La fermeture du centre de contrôle du CN Montréal menace la sécurité ferroviaire

Montréal, jeudi 13 février 2020

 

 

La fermeture du centre de contrôle du CN Montréal menace la sécurité ferroviaire

 

Réunis près du centre de contrôle du CN, M. Alexis Phillion, porte-parole des contrôleurs du CN de Montréal, M. Xavier Barsalou-Duval, député du Bloc Québécois de Pierre-Boucher—Les Patriotes—Verchères et M. Mario Beaulieu, député du Bloc Québécois de la Pointe-de-l’Île ont demandé d’une même voix au ministre des Transports, M. Marc Garneau, d’agir en prenant un règlement pour contrer la centralisation du contrôle ferroviaire en Alberta pour des raisons de sécurité.

 

« Les contrôleurs du CN à Montréal ne déménageront pas leurs familles à Edmonton ! Le ministre Garneau devra faire le choix entre la sécurité, ou laisser le CN contrôler tout l’Est du Canada avec de nouveaux employés sans expérience.
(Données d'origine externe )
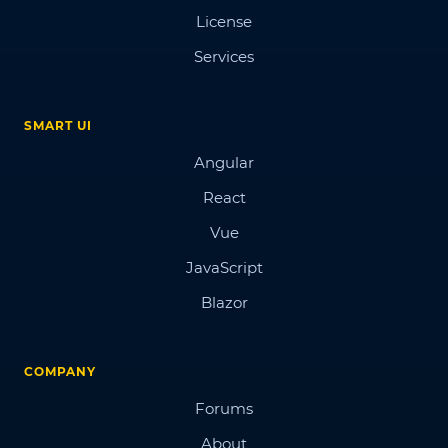
License
Services
SMART UI
Angular
React
Vue
JavaScript
Blazor
COMPANY
Forums
About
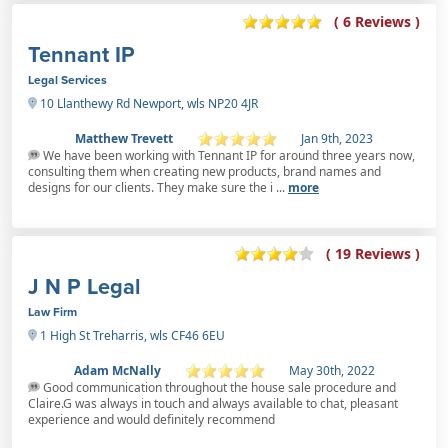
( 6 Reviews )
Tennant IP
Legal Services
10 Llanthewy Rd Newport, wls NP20 4JR
Matthew Trevett
Jan 9th, 2023
We have been working with Tennant IP for around three years now,
consulting them when creating new products, brand names and
designs for our clients. They make sure the i ...
more
( 19 Reviews )
J N P Legal
Law Firm
1 High St Treharris, wls CF46 6EU
Adam McNally
May 30th, 2022
Good communication throughout the house sale procedure and
Claire.G was always in touch and always available to chat, pleasant
experience and would definitely recommend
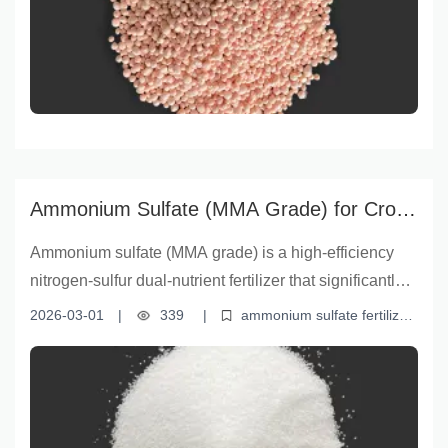
premium fertilizer supports robust plant growth,
especially in sulfur-deficient soils. Learn how云南盈
福’s scientifically formulated sulfate ammonium
granules deliver measurable yield improvements in
both field crops and horticulture, empowering farmers
to optimize input efficiency and maximize harvest
returns.
Ammonium Sulfate (MMA Grade) for Crop
Yield Increase | Nitrogen-Sulfur Dual
Ammonium sulfate (MMA grade) is a high-efficiency
Nutrient Solution
nitrogen-sulfur dual-nutrient fertilizer that significantly
enhances soil fertility and crop productivity. With
2026-03-01
|
339
|
ammonium sulfate fertilizer
superior solubility, stable moisture content, and
MMA grade ammonium sulfate
nitrogen sulfur fertilizer
crop
yield improvement
soil nutrient management
premium powder form, this fertilizer supports robust
plant growth and yield optimization. Backed by years
of industry expertise and strict quality control, MMA-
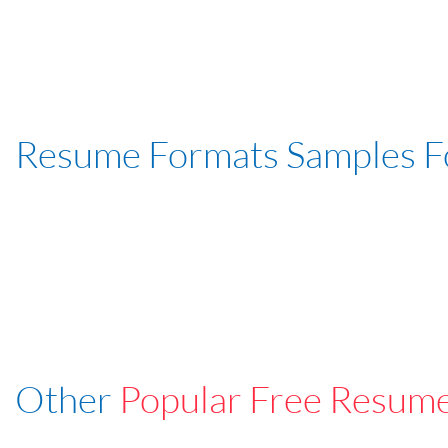
Resume Formats Samples 
Other
Popular Free Resum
Le dernier transfert d’un centre de contrôle a pris 4 ans, et maintenant le CN propose de le faire d’ici 8 mois. Cela est un non-sens. Ce sont les travailleurs sur les voies du CN, la population, les passagers, et surtout le gouvernement qui assument tous les risques au lieu du CN », a déclaré Alexis Phillion.

 

Notons qu’en plus de réclamer une règlementation au ministre Garneau pour limiter la concentration du contrôle ferroviaire, le porte-parole du Bloc Québécois en matière de Transport, d’Infrastructure et de Collectivités, Xavier Barsalou-Duval compte déposer une motion au comité permanent des Transports afin d’étudier les risques de la centralisation du contrôle ferroviaire.

 

« Il est primordial que le ministre Garneau et le gouvernement libéral prennent au sérieux la problématique causée par les décisions du CN et antérieurement celle du CP, mais particulièrement dans le cas du CN, car leur unique centre de contrôle se trouvera au-dessus d’une gare de triage de matières dangereuses ! Les dangers qu’une panne des services de contrôle entraînerait sont beaucoup trop grands pour laisser le tout à la simple volonté d’une entreprise privée. C’est pourquoi je compte déposer une motion au comité permanent des Transports afin d’étudier cette situation préoccupante », soutient Xavier Barsalou-Duval.

 

Depuis 2003, aux États-Unis, la directive 49 CFR Part 241 U.S. Locational Requirement for Dispatching of U.S. Rail Operations restreint le contrôle ferroviaire depuis l’extérieur de son territoire en partie à cause des préoccupations liées à une mauvaise communication dû à l’utilisation de langues différentes. Comme les États-Unis n’ont qu’une seule langue commune, ce n’est pas le même enjeu qu’au Canada où le contrôle ferroviaire ne peut être centralisé dans une zone unilingue anglophone. Il serait donc normal pour le Canada d’adopter une réglementation plus stricte permettant d’assurer un service dans la langue des travailleurs afin d’assurer une bonne transmission d’informations critiques.

 

« Le ministre Garneau doit intervenir au moyen d’une réglementation du contrôle des services ferroviaires en s’inspirant de ce qui a été fait aux États-Unis à ce propos. En l’absence de contrôleurs francophones, une catastrophe pourrait se produire à cause d’une incompréhension de langage. Le CN nous dit que les nouveaux contrôleurs seront bilingues alors qu’actuellement, il ne les forme qu’en anglais. C’est inacceptable ! » fait valoir Mario Beaulieu, responsable du dossier des langues officielles au Bloc Québécois.

 

« À terme, c’est le gouvernement qui sera responsable de son inaction si une nouvelle tragédie de l’ampleur de Mégantic se reproduit. Il est plus qu’essentiel pour la sécurité de l’ensemble des citoyens que le ministre Garneau mette ses culottes face aux négligences du CN », conclut Xavier Barsalou-Duval, porte-parole en matière de Transport, d’Infrastructures et de Collectivités.